Nikon D4 + Nikkor 70-200mm f/2.8 @ 200mm — 1/100 sec, f/10, ISO 2000 — image data
for folk who have real studio lighting
All pictures on this post photographed by Stéphane Barbery,
selected and processed by me
You might not particularly notice it the first time you see the photo above, but once I point it out, you won't be able to miss it: my skin has a decidedly green tint.
This is a classic side effect of fluorescent lighting not specifically designed for photography, which is apparently what Stéphane and I used during one of our portraiture practice sessions.
Unfortunately, I had bought bulbs that were specifically advertised as “for photography”, sold and branded by a company that makes photo-studio lighting equipment. I simply got ripped off. )-:
I'd bought Gorgeoust (the company's name) “Super Bright 500W equivalent home photography use fluorescent light bulb”. They're huge curly bulbs... you can see them on the company's page. They're garbage.
They're advertised as being “500W equivalent”, which means that they should be brighter than eight 60W room lights, but they seemed to me to be about as bright as, well, one 60W room light. Maybe one 100W room light if I'm feeling generous.
I had eight of them running at once, which produced what seemed to be a nice white light, but the photos all have the green tinge. What a waste of money.
If you're lucky, you can recover a bit in Lightroom.

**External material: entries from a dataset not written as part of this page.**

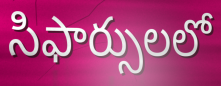
సిఫార్సులలో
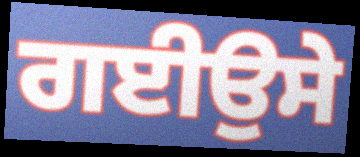
ਗਈਉਸੇ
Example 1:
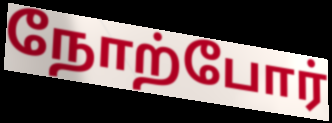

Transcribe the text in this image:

நோற்போர்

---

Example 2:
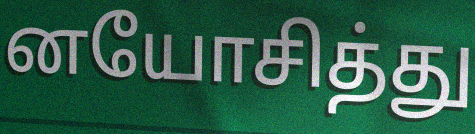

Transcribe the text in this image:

னயோசித்து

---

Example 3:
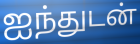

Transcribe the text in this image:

ஐந்துடன்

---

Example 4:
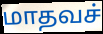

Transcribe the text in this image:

மாதவச்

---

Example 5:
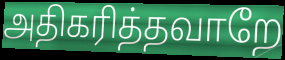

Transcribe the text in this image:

அதிகரித்தவாறே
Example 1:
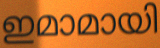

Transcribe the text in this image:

ഇമാമായി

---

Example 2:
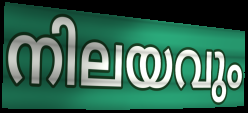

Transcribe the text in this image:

നിലയവും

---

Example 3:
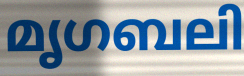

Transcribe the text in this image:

മൃഗബലി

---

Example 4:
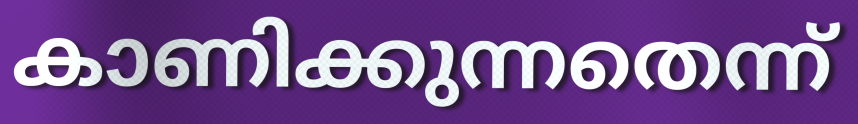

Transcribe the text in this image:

കാണിക്കുന്നതെന്ന്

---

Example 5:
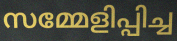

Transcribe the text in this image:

സമ്മേളിപ്പിച്ച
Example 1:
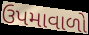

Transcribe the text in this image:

ઉપમાવાળો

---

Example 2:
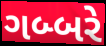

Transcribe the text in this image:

ગબ્બરે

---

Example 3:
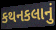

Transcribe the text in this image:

કથનકલાનું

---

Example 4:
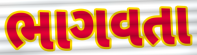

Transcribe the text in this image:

ભાગવતા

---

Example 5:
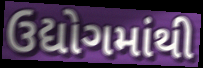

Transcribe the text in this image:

ઉદ્યોગમાંથી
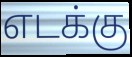
எடக்கு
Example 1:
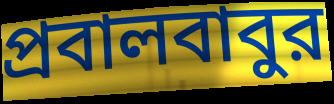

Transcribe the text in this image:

প্রবালবাবুর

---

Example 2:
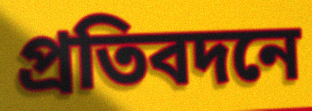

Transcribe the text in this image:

প্রতিবদনে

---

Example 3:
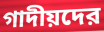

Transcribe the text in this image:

গাদীয়দের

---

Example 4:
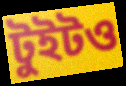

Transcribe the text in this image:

টুইটও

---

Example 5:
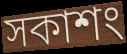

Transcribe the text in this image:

সকাশং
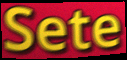
Sete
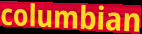
columbian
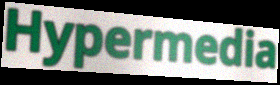
Hypermedia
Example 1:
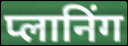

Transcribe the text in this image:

प्लानिंग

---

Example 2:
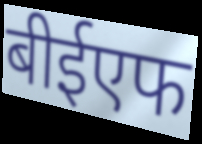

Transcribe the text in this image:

बीईएफ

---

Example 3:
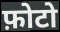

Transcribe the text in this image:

फ़ोटो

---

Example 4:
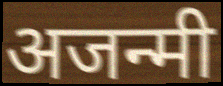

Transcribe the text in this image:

अजन्मी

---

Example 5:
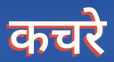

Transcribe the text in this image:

कचरे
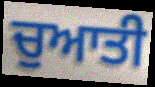
ਚੁਆਤੀ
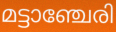
മട്ടാഞ്ചേരി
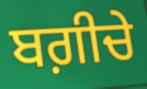
ਬਗ਼ੀਚੇ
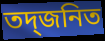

I found that if I adjust the “Yellow Hue” slider, I can turn the green into a pinkish orange, which at some point along the slide gets it to mostly match my skintone...
You can also go the B&W route, of course.
Of course, the “yellow hue slider to pink” trick works only if there's no green or yellow in the photo. Luckily that day I had on one of my ¥780 Uniqlo Dry Polo shirts and some jeans I got at Uniqlo as well...
Nikon D4 + Nikkor 70-200mm f/2.8 @ 98mm — 1/80 sec, f/11, ISO 2000 — image data
The real problem shows up when you have a smile... teeth are never truly white, and they get affected somewhat by the slider, leaving an orange-tinged smile. Ugh. So to process reasonably, you have to go in with a desaturate brush (while at the same time getting more earnest with the tooth brush).
Nikon D4 + Nikkor 70-200mm f/2.8 @ 175mm — 1/80 sec, f/11, ISO 2000 — image data
So, I'm in the market for high-quality fluorescent bulbs. Any suggestions?